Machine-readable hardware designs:
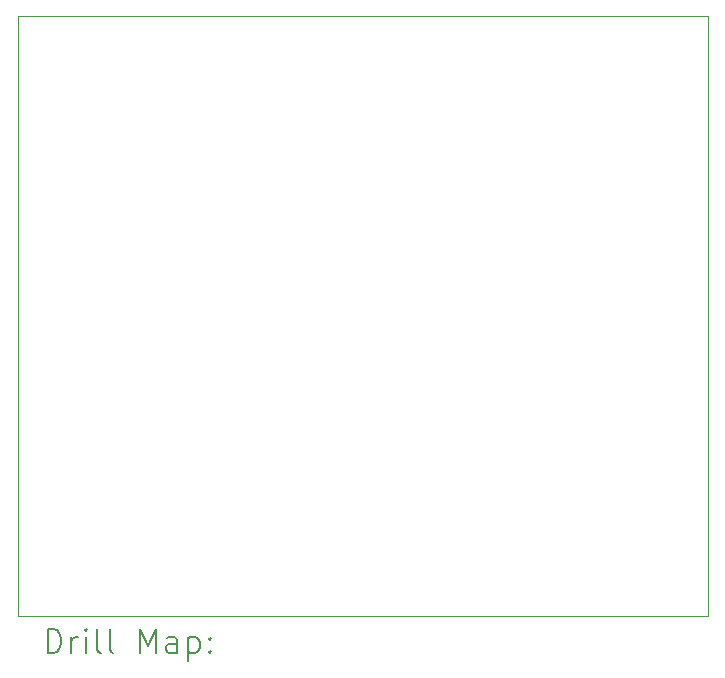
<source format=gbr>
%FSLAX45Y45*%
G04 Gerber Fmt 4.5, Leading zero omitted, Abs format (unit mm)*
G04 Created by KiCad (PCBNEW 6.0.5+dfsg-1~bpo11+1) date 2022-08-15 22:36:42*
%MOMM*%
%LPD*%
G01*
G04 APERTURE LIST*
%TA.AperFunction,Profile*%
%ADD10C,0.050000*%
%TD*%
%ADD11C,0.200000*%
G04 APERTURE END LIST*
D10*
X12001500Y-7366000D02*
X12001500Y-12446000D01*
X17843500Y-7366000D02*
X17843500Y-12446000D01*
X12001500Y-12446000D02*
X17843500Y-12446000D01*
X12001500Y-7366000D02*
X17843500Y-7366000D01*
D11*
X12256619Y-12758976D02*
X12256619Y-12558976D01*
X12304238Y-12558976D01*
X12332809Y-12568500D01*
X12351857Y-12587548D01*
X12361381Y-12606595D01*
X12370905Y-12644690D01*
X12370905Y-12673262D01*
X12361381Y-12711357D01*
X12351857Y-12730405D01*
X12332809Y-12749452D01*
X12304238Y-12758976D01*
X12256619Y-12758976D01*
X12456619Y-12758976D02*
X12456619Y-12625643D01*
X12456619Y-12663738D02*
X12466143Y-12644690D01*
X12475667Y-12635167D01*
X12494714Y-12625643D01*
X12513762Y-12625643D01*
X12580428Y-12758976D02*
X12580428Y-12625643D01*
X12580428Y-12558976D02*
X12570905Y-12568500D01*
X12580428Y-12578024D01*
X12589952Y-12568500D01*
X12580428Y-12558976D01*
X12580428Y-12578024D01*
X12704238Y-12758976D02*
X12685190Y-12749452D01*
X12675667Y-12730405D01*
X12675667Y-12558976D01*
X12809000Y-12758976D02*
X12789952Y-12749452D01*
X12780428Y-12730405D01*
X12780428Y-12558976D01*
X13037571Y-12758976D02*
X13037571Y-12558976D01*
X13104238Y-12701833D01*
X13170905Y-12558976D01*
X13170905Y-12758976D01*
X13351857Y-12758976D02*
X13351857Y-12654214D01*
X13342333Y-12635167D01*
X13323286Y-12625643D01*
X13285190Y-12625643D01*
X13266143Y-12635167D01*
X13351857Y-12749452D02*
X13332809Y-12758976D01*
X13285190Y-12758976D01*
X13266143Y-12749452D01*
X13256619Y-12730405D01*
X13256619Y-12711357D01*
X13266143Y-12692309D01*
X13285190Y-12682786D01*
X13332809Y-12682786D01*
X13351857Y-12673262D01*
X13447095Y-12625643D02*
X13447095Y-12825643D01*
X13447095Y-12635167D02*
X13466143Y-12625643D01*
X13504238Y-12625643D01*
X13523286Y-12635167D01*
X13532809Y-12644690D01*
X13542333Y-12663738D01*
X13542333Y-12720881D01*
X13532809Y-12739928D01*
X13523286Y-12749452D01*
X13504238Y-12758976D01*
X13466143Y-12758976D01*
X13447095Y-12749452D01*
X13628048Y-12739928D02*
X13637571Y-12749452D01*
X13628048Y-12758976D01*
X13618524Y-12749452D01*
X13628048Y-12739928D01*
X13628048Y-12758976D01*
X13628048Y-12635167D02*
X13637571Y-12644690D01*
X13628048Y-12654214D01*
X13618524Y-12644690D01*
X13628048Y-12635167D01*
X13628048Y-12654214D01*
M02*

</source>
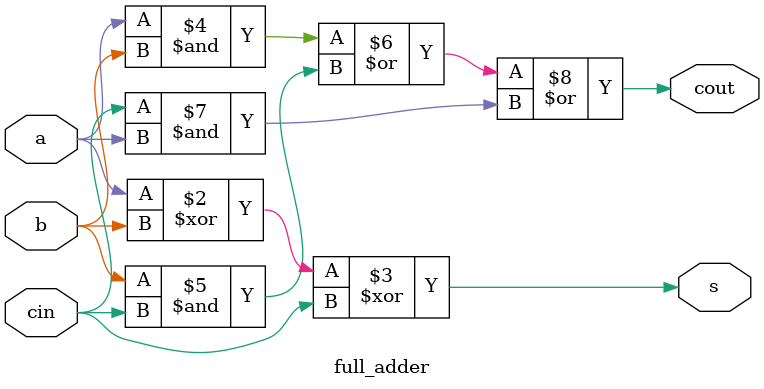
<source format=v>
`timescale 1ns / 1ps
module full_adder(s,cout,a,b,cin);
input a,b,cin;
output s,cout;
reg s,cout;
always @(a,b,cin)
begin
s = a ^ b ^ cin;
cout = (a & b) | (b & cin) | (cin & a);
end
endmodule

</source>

§ **Work to be completed**:
Print every entry exactly as written, without the pictures.

§ **Task output**:
<source format=gbr>
%FSLAX45Y45*%
G04 Gerber Fmt 4.5, Leading zero omitted, Abs format (unit mm)*
G04 Created by KiCad (PCBNEW 6.0.5+dfsg-1~bpo11+1) date 2022-08-15 22:36:42*
%MOMM*%
%LPD*%
G01*
G04 APERTURE LIST*
%TA.AperFunction,Profile*%
%ADD10C,0.050000*%
%TD*%
%ADD11C,0.200000*%
G04 APERTURE END LIST*
D10*
X12001500Y-7366000D02*
X12001500Y-12446000D01*
X17843500Y-7366000D02*
X17843500Y-12446000D01*
X12001500Y-12446000D02*
X17843500Y-12446000D01*
X12001500Y-7366000D02*
X17843500Y-7366000D01*
D11*
X12256619Y-12758976D02*
X12256619Y-12558976D01*
X12304238Y-12558976D01*
X12332809Y-12568500D01*
X12351857Y-12587548D01*
X12361381Y-12606595D01*
X12370905Y-12644690D01*
X12370905Y-12673262D01*
X12361381Y-12711357D01*
X12351857Y-12730405D01*
X12332809Y-12749452D01*
X12304238Y-12758976D01*
X12256619Y-12758976D01*
X12456619Y-12758976D02*
X12456619Y-12625643D01*
X12456619Y-12663738D02*
X12466143Y-12644690D01*
X12475667Y-12635167D01*
X12494714Y-12625643D01*
X12513762Y-12625643D01*
X12580428Y-12758976D02*
X12580428Y-12625643D01*
X12580428Y-12558976D02*
X12570905Y-12568500D01*
X12580428Y-12578024D01*
X12589952Y-12568500D01*
X12580428Y-12558976D01*
X12580428Y-12578024D01*
X12704238Y-12758976D02*
X12685190Y-12749452D01*
X12675667Y-12730405D01*
X12675667Y-12558976D01*
X12809000Y-12758976D02*
X12789952Y-12749452D01*
X12780428Y-12730405D01*
X12780428Y-12558976D01*
X13037571Y-12758976D02*
X13037571Y-12558976D01*
X13104238Y-12701833D01*
X13170905Y-12558976D01*
X13170905Y-12758976D01*
X13351857Y-12758976D02*
X13351857Y-12654214D01*
X13342333Y-12635167D01*
X13323286Y-12625643D01*
X13285190Y-12625643D01*
X13266143Y-12635167D01*
X13351857Y-12749452D02*
X13332809Y-12758976D01*
X13285190Y-12758976D01*
X13266143Y-12749452D01*
X13256619Y-12730405D01*
X13256619Y-12711357D01*
X13266143Y-12692309D01*
X13285190Y-12682786D01*
X13332809Y-12682786D01*
X13351857Y-12673262D01*
X13447095Y-12625643D02*
X13447095Y-12825643D01*
X13447095Y-12635167D02*
X13466143Y-12625643D01*
X13504238Y-12625643D01*
X13523286Y-12635167D01*
X13532809Y-12644690D01*
X13542333Y-12663738D01*
X13542333Y-12720881D01*
X13532809Y-12739928D01*
X13523286Y-12749452D01*
X13504238Y-12758976D01*
X13466143Y-12758976D01*
X13447095Y-12749452D01*
X13628048Y-12739928D02*
X13637571Y-12749452D01*
X13628048Y-12758976D01*
X13618524Y-12749452D01*
X13628048Y-12739928D01*
X13628048Y-12758976D01*
X13628048Y-12635167D02*
X13637571Y-12644690D01*
X13628048Y-12654214D01*
X13618524Y-12644690D01*
X13628048Y-12635167D01*
X13628048Y-12654214D01*
M02*

</source>
<source format=v>
`timescale 1ns / 1ps
module full_adder(s,cout,a,b,cin);
input a,b,cin;
output s,cout;
reg s,cout;
always @(a,b,cin)
begin
s = a ^ b ^ cin;
cout = (a & b) | (b & cin) | (cin & a);
end
endmodule

</source>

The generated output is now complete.